--- WHAT YOU SHOULD DO ---
Each entry needs to be copied exactly, with nothing left out.

--- INPUT RECORDS ---

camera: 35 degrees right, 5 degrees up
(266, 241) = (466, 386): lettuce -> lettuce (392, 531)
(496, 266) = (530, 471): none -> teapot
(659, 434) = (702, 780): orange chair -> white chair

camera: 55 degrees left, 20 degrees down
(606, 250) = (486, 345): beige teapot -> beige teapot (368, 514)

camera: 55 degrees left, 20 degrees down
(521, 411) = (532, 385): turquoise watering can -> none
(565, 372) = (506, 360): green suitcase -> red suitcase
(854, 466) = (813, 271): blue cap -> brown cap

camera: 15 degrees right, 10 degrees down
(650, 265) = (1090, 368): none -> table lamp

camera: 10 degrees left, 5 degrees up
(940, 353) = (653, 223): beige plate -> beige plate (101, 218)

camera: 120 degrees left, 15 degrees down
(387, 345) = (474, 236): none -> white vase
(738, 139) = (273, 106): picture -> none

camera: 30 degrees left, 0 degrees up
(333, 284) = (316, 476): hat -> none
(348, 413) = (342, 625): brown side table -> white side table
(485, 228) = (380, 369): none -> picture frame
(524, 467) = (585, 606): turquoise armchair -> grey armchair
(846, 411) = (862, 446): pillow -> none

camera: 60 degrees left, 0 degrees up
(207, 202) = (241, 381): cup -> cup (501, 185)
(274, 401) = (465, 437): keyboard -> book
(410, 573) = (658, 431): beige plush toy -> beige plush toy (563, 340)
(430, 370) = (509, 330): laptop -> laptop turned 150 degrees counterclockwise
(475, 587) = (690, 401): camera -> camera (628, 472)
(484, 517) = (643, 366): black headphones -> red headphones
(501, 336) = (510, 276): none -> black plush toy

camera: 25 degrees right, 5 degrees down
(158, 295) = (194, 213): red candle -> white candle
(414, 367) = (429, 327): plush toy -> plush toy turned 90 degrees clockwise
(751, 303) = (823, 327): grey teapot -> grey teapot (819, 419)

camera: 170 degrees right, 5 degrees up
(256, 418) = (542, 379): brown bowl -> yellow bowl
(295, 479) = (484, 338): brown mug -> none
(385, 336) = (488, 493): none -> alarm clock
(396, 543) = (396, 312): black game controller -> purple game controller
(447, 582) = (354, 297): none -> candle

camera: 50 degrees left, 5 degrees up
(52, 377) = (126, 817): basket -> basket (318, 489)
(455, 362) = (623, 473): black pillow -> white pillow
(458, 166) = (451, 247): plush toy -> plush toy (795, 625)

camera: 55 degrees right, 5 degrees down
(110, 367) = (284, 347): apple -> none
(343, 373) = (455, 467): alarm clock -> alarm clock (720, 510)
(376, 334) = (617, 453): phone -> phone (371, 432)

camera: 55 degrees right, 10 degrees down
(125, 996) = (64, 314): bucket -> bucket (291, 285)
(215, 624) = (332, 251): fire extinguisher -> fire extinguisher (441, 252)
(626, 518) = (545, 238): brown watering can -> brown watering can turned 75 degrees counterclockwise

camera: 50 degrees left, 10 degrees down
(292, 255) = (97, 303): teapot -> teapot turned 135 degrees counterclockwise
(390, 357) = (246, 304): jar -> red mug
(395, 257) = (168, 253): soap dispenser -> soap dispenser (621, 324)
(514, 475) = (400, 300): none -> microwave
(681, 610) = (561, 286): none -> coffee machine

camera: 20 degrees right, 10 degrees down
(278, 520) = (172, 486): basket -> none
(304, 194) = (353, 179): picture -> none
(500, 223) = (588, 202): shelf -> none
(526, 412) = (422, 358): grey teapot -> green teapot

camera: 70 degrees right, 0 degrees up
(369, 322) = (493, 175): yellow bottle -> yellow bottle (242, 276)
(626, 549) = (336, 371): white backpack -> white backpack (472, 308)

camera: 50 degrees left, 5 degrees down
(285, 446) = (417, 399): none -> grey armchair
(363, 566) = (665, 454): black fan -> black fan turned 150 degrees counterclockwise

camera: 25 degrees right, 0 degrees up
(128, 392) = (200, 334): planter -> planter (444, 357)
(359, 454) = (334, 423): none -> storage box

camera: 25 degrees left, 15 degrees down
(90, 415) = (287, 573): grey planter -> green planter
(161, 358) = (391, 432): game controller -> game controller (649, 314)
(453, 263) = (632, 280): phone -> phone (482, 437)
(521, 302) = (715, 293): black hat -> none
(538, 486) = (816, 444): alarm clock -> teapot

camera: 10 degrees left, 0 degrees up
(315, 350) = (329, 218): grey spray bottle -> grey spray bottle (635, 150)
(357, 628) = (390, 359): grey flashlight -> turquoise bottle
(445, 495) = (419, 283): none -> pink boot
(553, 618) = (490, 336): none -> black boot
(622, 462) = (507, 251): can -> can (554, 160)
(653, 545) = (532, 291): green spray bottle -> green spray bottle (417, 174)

--- TASK SOLUTION ---
camera: 35 degrees right, 5 degrees up
(266, 241) = (466, 386): lettuce -> lettuce (392, 531)
(496, 266) = (530, 471): none -> teapot
(659, 434) = (702, 780): orange chair -> white chair

camera: 55 degrees left, 20 degrees down
(606, 250) = (486, 345): beige teapot -> beige teapot (368, 514)

camera: 55 degrees left, 20 degrees down
(521, 411) = (532, 385): turquoise watering can -> none
(565, 372) = (506, 360): green suitcase -> red suitcase
(854, 466) = (813, 271): blue cap -> brown cap

camera: 15 degrees right, 10 degrees down
(650, 265) = (1090, 368): none -> table lamp

camera: 10 degrees left, 5 degrees up
(940, 353) = (653, 223): beige plate -> beige plate (101, 218)

camera: 120 degrees left, 15 degrees down
(387, 345) = (474, 236): none -> white vase
(738, 139) = (273, 106): picture -> none

camera: 30 degrees left, 0 degrees up
(333, 284) = (316, 476): hat -> none
(348, 413) = (342, 625): brown side table -> white side table
(485, 228) = (380, 369): none -> picture frame
(524, 467) = (585, 606): turquoise armchair -> grey armchair
(846, 411) = (862, 446): pillow -> none

camera: 60 degrees left, 0 degrees up
(207, 202) = (241, 381): cup -> cup (501, 185)
(274, 401) = (465, 437): keyboard -> book
(410, 573) = (658, 431): beige plush toy -> beige plush toy (563, 340)
(430, 370) = (509, 330): laptop -> laptop turned 150 degrees counterclockwise
(475, 587) = (690, 401): camera -> camera (628, 472)
(484, 517) = (643, 366): black headphones -> red headphones
(501, 336) = (510, 276): none -> black plush toy

camera: 25 degrees right, 5 degrees down
(158, 295) = (194, 213): red candle -> white candle
(414, 367) = (429, 327): plush toy -> plush toy turned 90 degrees clockwise
(751, 303) = (823, 327): grey teapot -> grey teapot (819, 419)

camera: 170 degrees right, 5 degrees up
(256, 418) = (542, 379): brown bowl -> yellow bowl
(295, 479) = (484, 338): brown mug -> none
(385, 336) = (488, 493): none -> alarm clock
(396, 543) = (396, 312): black game controller -> purple game controller
(447, 582) = (354, 297): none -> candle

camera: 50 degrees left, 5 degrees up
(52, 377) = (126, 817): basket -> basket (318, 489)
(455, 362) = (623, 473): black pillow -> white pillow
(458, 166) = (451, 247): plush toy -> plush toy (795, 625)

camera: 55 degrees right, 5 degrees down
(110, 367) = (284, 347): apple -> none
(343, 373) = (455, 467): alarm clock -> alarm clock (720, 510)
(376, 334) = (617, 453): phone -> phone (371, 432)

camera: 55 degrees right, 10 degrees down
(125, 996) = (64, 314): bucket -> bucket (291, 285)
(215, 624) = (332, 251): fire extinguisher -> fire extinguisher (441, 252)
(626, 518) = (545, 238): brown watering can -> brown watering can turned 75 degrees counterclockwise

camera: 50 degrees left, 10 degrees down
(292, 255) = (97, 303): teapot -> teapot turned 135 degrees counterclockwise
(390, 357) = (246, 304): jar -> red mug
(395, 257) = (168, 253): soap dispenser -> soap dispenser (621, 324)
(514, 475) = (400, 300): none -> microwave
(681, 610) = (561, 286): none -> coffee machine

camera: 20 degrees right, 10 degrees down
(278, 520) = (172, 486): basket -> none
(304, 194) = (353, 179): picture -> none
(500, 223) = (588, 202): shelf -> none
(526, 412) = (422, 358): grey teapot -> green teapot

camera: 70 degrees right, 0 degrees up
(369, 322) = (493, 175): yellow bottle -> yellow bottle (242, 276)
(626, 549) = (336, 371): white backpack -> white backpack (472, 308)

camera: 50 degrees left, 5 degrees down
(285, 446) = (417, 399): none -> grey armchair
(363, 566) = (665, 454): black fan -> black fan turned 150 degrees counterclockwise

camera: 25 degrees right, 0 degrees up
(128, 392) = (200, 334): planter -> planter (444, 357)
(359, 454) = (334, 423): none -> storage box

camera: 25 degrees left, 15 degrees down
(90, 415) = (287, 573): grey planter -> green planter
(161, 358) = (391, 432): game controller -> game controller (649, 314)
(453, 263) = (632, 280): phone -> phone (482, 437)
(521, 302) = (715, 293): black hat -> none
(538, 486) = (816, 444): alarm clock -> teapot

camera: 10 degrees left, 0 degrees up
(315, 350) = (329, 218): grey spray bottle -> grey spray bottle (635, 150)
(357, 628) = (390, 359): grey flashlight -> turquoise bottle
(445, 495) = (419, 283): none -> pink boot
(553, 618) = (490, 336): none -> black boot
(622, 462) = (507, 251): can -> can (554, 160)
(653, 545) = (532, 291): green spray bottle -> green spray bottle (417, 174)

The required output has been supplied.